The match object gives the character offsets of the match (`match.span`) and the text itself that matches (`match.group(0)`).

If no match is found, `search` returns `None`, which evaluates as `False` when it's used in an `if` statement. This allows it to be easily used for filtering data. Using regular expressions, we find 6 posts about Irn-Bru.

In [19]:
[ p for p in reddit_posts if pattern.search(p['title']) or pattern.search(p['body']) ]

[{'subreddit': 'Soda',
  'title': 'Anyone tried Irn Bru?',
  'score': 8,
  'id': 'ou5yp1',
  'author': 'jackibhoy',
  'body': 'It’s a Scottish drink and it’s banned some countries and I was wondering if anyone here has tried it. It has quite a unique taste and it’s not something you’d forget quickly. You either love it or hate it I think.'},
 {'subreddit': 'Soda',
  'title': 'What is the worst or some of the worst sodas you have drunk',
  'score': 3,
  'id': 'nt40i4',
  'author': 'EpicEllis2004',
  'body': 'The absolute worst soda ive ever had that i can remember is probaly the new mystery fanta or watermelon+strawberry tango some other ones include mango coke, sugar free irn bru (but xtra is nice)'},
 {'subreddit': 'Soda',
  'title': 'Why is creme soda flavor so common?',
  'score': 0,
  'id': 'ryn22l',
  'author': 'Saracenanator',
  'body': "Typically this flavor of soda is sold with different colors but same flavor. I have tried Pakola, Inca Kola, Irn Bru etc and they all taste same

We can see that there are a variety of ways that people express Irn-Bru.

**Exercise:** Can you write code that finds all the ways people express Irn-Bru in the dataset (e.g., "Irn-Bru", "IRN BRU", etc.)? Hint: you probably need to use the [`findall` function](https://docs.python.org/3/library/re.html#re.findall) with the `pattern` already defined above.

In [23]:
matches = pattern.findall( "".join( p['title'] + '\n' + p['body'] for p in reddit_posts) )

Counter(matches)

Counter({'Irn Bru': 6, 'irn bru': 1, 'IRN-BRU': 2, 'IRN BRU': 1})

(You should find that "Irn Bru" appears 6 times, "IRN-BRU" appears twice, "IRN BRU" once, and "irn bru" once.)

Now let's try to find some years mentioned in the text of the documents. you'll need to define a new pattern. You might find that a [regular expressions cheatsheet](https://cheatography.com/davechild/cheat-sheets/regular-expressions/) is helpful so you can look up the pattern for `digit`.

**Exercise:** Find all 21st-century years (4 digit numbers starting with '20') in the title and bodies of the posts. What is the most common?

In [29]:
yearPattern = re.compile(r'20\d\d')
matches = yearPattern.findall( "".join( p['title'] + '\n' + p['body'] for p in reddit_posts) )

Counter(matches).most_common(1)

[('2016', 35)]

You should find that the digits `2016` appears 35 times across the posts.

Now, a question: do you think all of those 4 digit numbers are actually years in the text. Could they be anything else?

### Additional Resources

These examples only scratches the surface of the capacities of regular expressions.
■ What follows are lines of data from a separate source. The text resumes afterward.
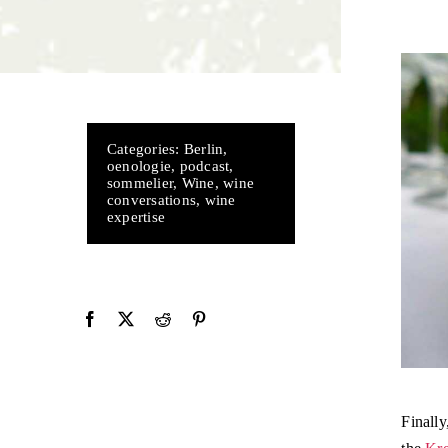
Categories:
Berlin
,
oenologie
,
podcast
,
sommelier
,
Wine
,
wine
conversations
,
wine
expertise
Finally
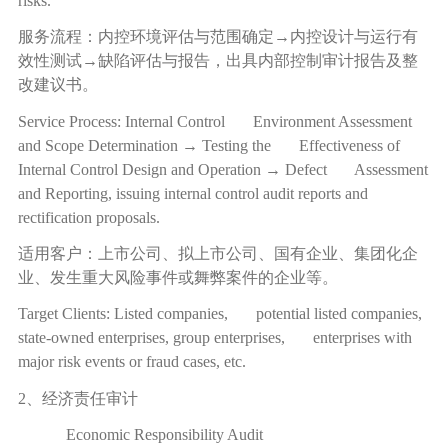
risks.
服务流程：内控环境评估与范围确定
→
内控设计与运行有
效性测试
→
缺陷评估与报告，出具内部控制审计报告及整
改建议书。
Service Process: Internal Control Environment Assessment
and Scope Determination → Testing the Effectiveness of
Internal Control Design and Operation → Defect Assessment
and Reporting, issuing internal control audit reports and
rectification proposals.
适用客户：上市公司、拟上市公司、国有企业、集团化企
业、发生重大风险事件或舞弊案件的企业等。
Target Clients: Listed companies, potential listed companies,
state-owned enterprises, group enterprises, enterprises with
major risk events or fraud cases, etc.
2、经济责任审计
Economic Responsibility Audit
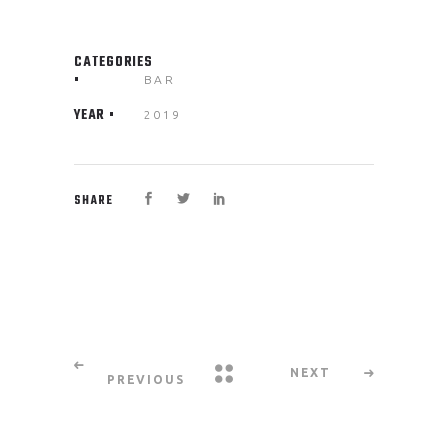
CATEGORIES
BAR
YEAR
2019
SHARE
NEXT
PREVIOUS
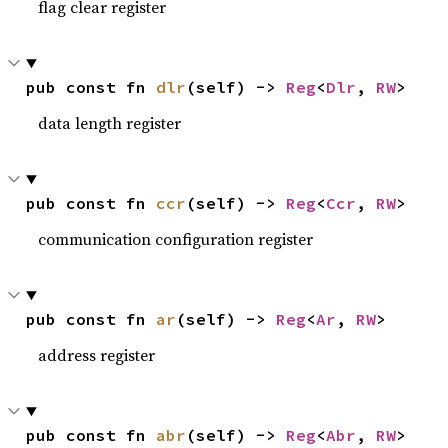
flag clear register
pub const fn 
dlr
(self) -> 
Reg
<
Dlr
, 
RW
>
data length register
pub const fn 
ccr
(self) -> 
Reg
<
Ccr
, 
RW
>
communication configuration register
pub const fn 
ar
(self) -> 
Reg
<
Ar
, 
RW
>
address register
pub const fn 
abr
(self) -> 
Reg
<
Abr
, 
RW
>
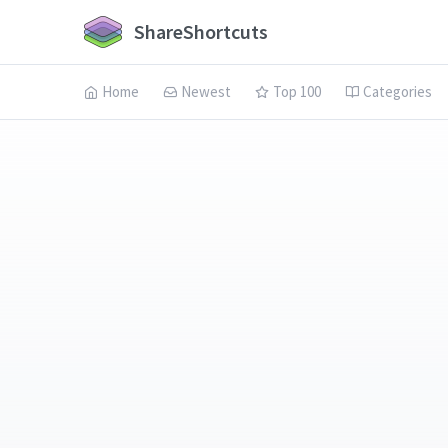
ShareShortcuts
Home
Newest
Top 100
Categories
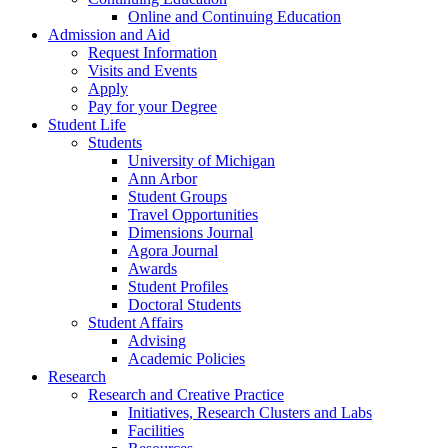
Online and Continuing Education
Admission and Aid
Request Information
Visits and Events
Apply
Pay for your Degree
Student Life
Students
University of Michigan
Ann Arbor
Student Groups
Travel Opportunities
Dimensions Journal
Agora Journal
Awards
Student Profiles
Doctoral Students
Student Affairs
Advising
Academic Policies
Research
Research and Creative Practice
Initiatives, Research Clusters and Labs
Facilities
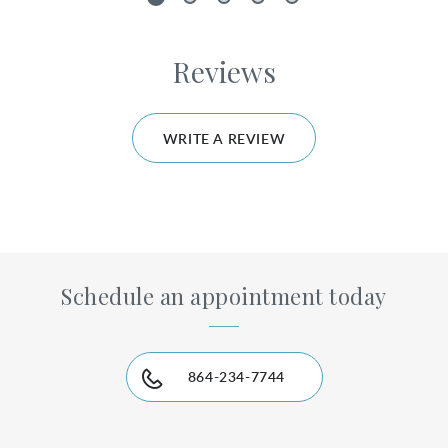
1
2
3
4
5
Reviews
WRITE A REVIEW
Schedule an appointment today
864-234-7744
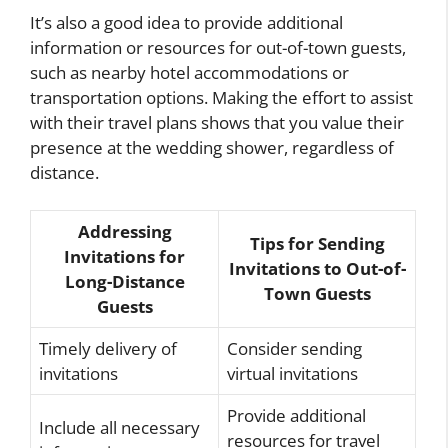
It’s also a good idea to provide additional
information or resources for out-of-town guests,
such as nearby hotel accommodations or
transportation options. Making the effort to assist
with their travel plans shows that you value their
presence at the wedding shower, regardless of
distance.
Addressing
Tips for Sending
Invitations for
Invitations to Out-of-
Long-Distance
Town Guests
Guests
Timely delivery of
Consider sending
invitations
virtual invitations
Provide additional
Include all necessary
resources for travel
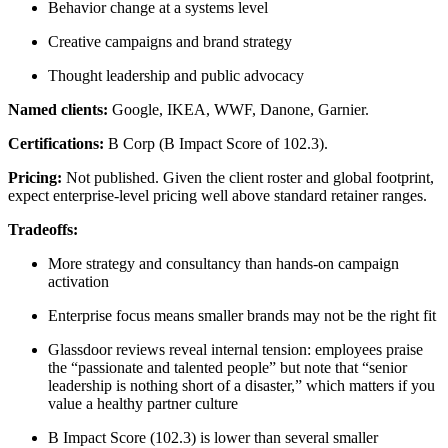
Behavior change at a systems level
Creative campaigns and brand strategy
Thought leadership and public advocacy
Named clients:
Google, IKEA, WWF, Danone, Garnier.
Certifications:
B Corp (B Impact Score of 102.3).
Pricing:
Not published. Given the client roster and global footprint,
expect enterprise-level pricing well above standard retainer ranges.
Tradeoffs:
More strategy and consultancy than hands-on campaign
activation
Enterprise focus means smaller brands may not be the right fit
Glassdoor reviews reveal internal tension: employees praise
the “passionate and talented people” but note that “senior
leadership is nothing short of a disaster,” which matters if you
value a healthy partner culture
B Impact Score (102.3) is lower than several smaller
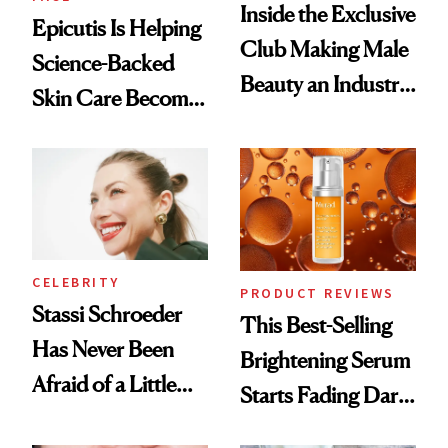
Inside the Exclusive
Epicutis Is Helping
Club Making Male
Science-Backed
Beauty an Industry
Skin Care Become
Conversation
the New Luxury
Spa Standard
CELEBRITY
PRODUCT REVIEWS
Stassi Schroeder
This Best-Selling
Has Never Been
Brightening Serum
Afraid of a Little
Starts Fading Dark
Chaos
Spots in 7 Days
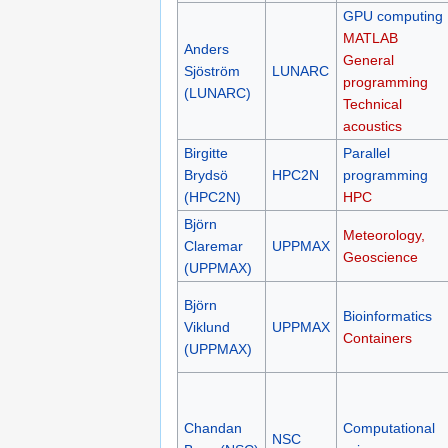
GPU computing
MATLAB
Anders
General
Sjöström
LUNARC
programming
(LUNARC)
Technical
acoustics
Birgitte
Parallel
Brydsö
HPC2N
programming
(HPC2N)
HPC
Björn
Meteorology,
Claremar
UPPMAX
Geoscience
(UPPMAX)
Björn
Bioinformatics
Viklund
UPPMAX
Containers
(UPPMAX)
Chandan
Computational
NSC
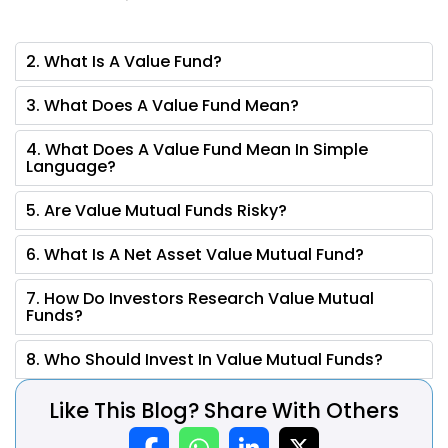
2. What Is A Value Fund?
3. What Does A Value Fund Mean?
4. What Does A Value Fund Mean In Simple
Language?
5. Are Value Mutual Funds Risky?
6. What Is A Net Asset Value Mutual Fund?
7. How Do Investors Research Value Mutual
Funds?
8. Who Should Invest In Value Mutual Funds?
Like This Blog? Share With Others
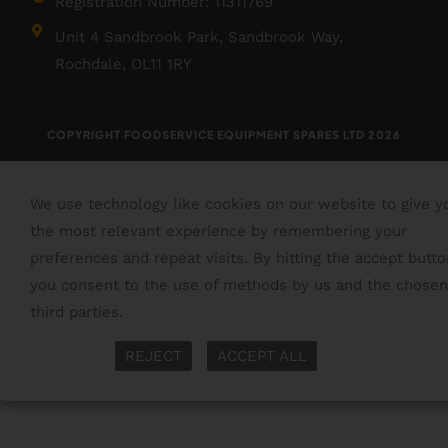
Registration Number: 11311769
Unit 4 Sandbrook Park, Sandbrook Way,
Rochdale, OL11 1RY
COPYRIGHT FOODSERVICE EQUIPMENT SPARES LTD 2026
We use technology like cookies on our website to give y
the most relevant experience by remembering your
preferences and repeat visits. By hitting the accept butto
you consent to the use of methods by us and the chosen
third parties.
Read More
More Info
REJECT
ACCEPT ALL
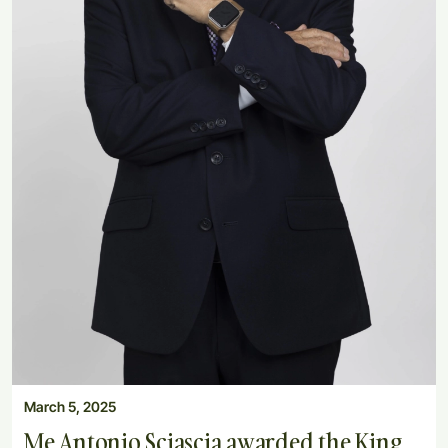
March 5, 2025
Me Antonio Sciascia awarded the King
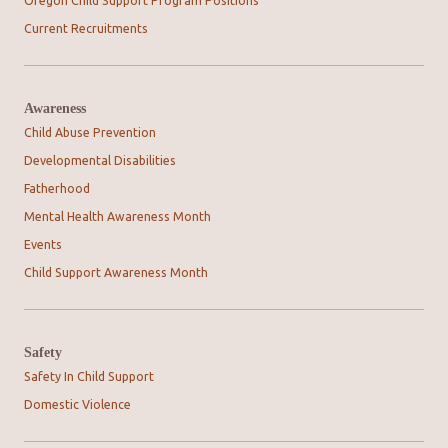
Oregon Child Support Program Positions
Current Recruitments
Awareness
Child Abuse Prevention
Developmental Disabilities
Fatherhood
Mental Health Awareness Month
Events
Child Support Awareness Month
Safety
Safety In Child Support
Domestic Violence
We refer you to these resources for further details.

 - [RegExr](https://regexr.com/) -- Interactively build and evaluation regular expressions in a GUI. This can be helpful when trying to build a tricky regex or figure out why it's not matching what you want it to.
 - [RegexOne](https://regexone.com/) -- A detailed and interactive regular epxression tutorial
 - [Python's `re` documentation](https://docs.python.org/3/library/re.html) -- Provides details about both regex syntax and Python's regex API

## Lab Summary

In this lab you:
 - Started using Colab
 - Loaded textual data from Reddit as a JSON file
 - Explored the data to learn a bit about it
 - Reviewed salient Python features, such as Counter and list comprehensions
 - Explored using regular expressions in Python

**Please remember to submit your completed lab on and feedback form on Moodle.**

## Optional Bonus

Play with [ChatGPT](https://chat.openai.com/). You will have to make a free account to use it. And sometimes it is too busy and you'll need to come back later.

**Task:** Try to get ChatGPT to say something factually incorrect.